Morning Report: New Home Sales fall 2/26/18

Vital Statistics:

Last Change
S&P Futures 2757.3 8.5
Eurostoxx Index 383.2 2.1
Oil (WTI) 63.3 -0.2
US dollar index 83.5 -0.1
10 Year Govt Bond Yield 2.85%
Current Coupon Fannie Mae TBA 103.591
Current Coupon Ginnie Mae TBA 103.688
30 Year Fixed Rate Mortgage 4.4

Stocks are higher this morning on the back of global strength overnight. Bonds and MBS are up.

The highlight of the week will probably be new Fed Chairman Jerome Powell’s testimony in front of Congress. There probably won’t be anything market-moving (the questions will probably focus on financial regulation and wage inflation), but just be aware. He testifies on Tuesday and Thursday. The jobs report will be released next Friday, not this one.

Economic activity moderated slightly in January, according to the Chicago Fed National Activity Index. The 3 month moving average fell as an unusually strong October reading fell off.

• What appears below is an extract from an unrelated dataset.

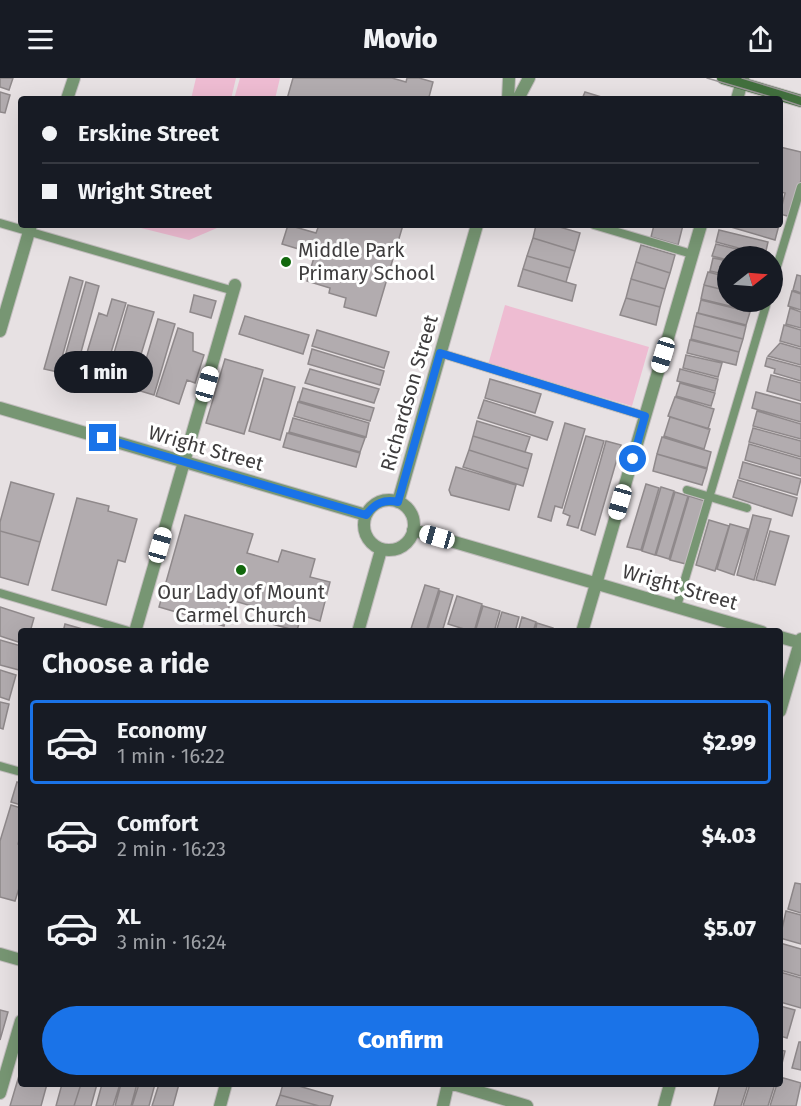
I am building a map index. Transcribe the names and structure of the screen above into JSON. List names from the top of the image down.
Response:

New Home Sales fell in January to 593,000. December was revised upward. The median price rose to 323,000. Inventory stood at just over 300k, which amounts to about 6 month’s worth of inventory at the current sales pace.

Goldman is forecasting a 3.25% 10 year yield by the end of the year, adding that if bond yields hit 4.5% you could see a big sell-off in the stock market (no kidding). Surprisingly, they don’t think that sort of yield would trigger a recession.

Quantitative hedge funds are having their worst month in 17 years, especially the trend-following ones. Some of these funds are down 10% plus this month. If this continues, expect to see redemption notices being filed, which means they will be unwinding positions. One of the biggest positions on the street, aside from being long stocks is being short bonds. This will actually provide some support for bond prices, which means that we could be looking at stable / rising rates in the near term.

Very surprising stat: Since the bubble peak, the median home price is up about 4.5% and the Case-Shiller Index is up 6.5%. The new home median price is up 27.5%. This demonstrates just how much the homebuilders focused on the luxury market after the bust. I think it also reflects a push towards urban construction as well.

As the Spring Selling Season begins, inventory is sparse. Most homebuyers have been searching for 3 months or more. The biggest issue? Finding a house they can afford.

Fannie Mae has almost delivered the 10% return on the preferred stock it sold the government during the financial crisis. Freddie has further to go. Once the GSEs pay their 10%, the preferred stock could be retired, perhaps in exchange for housing reform.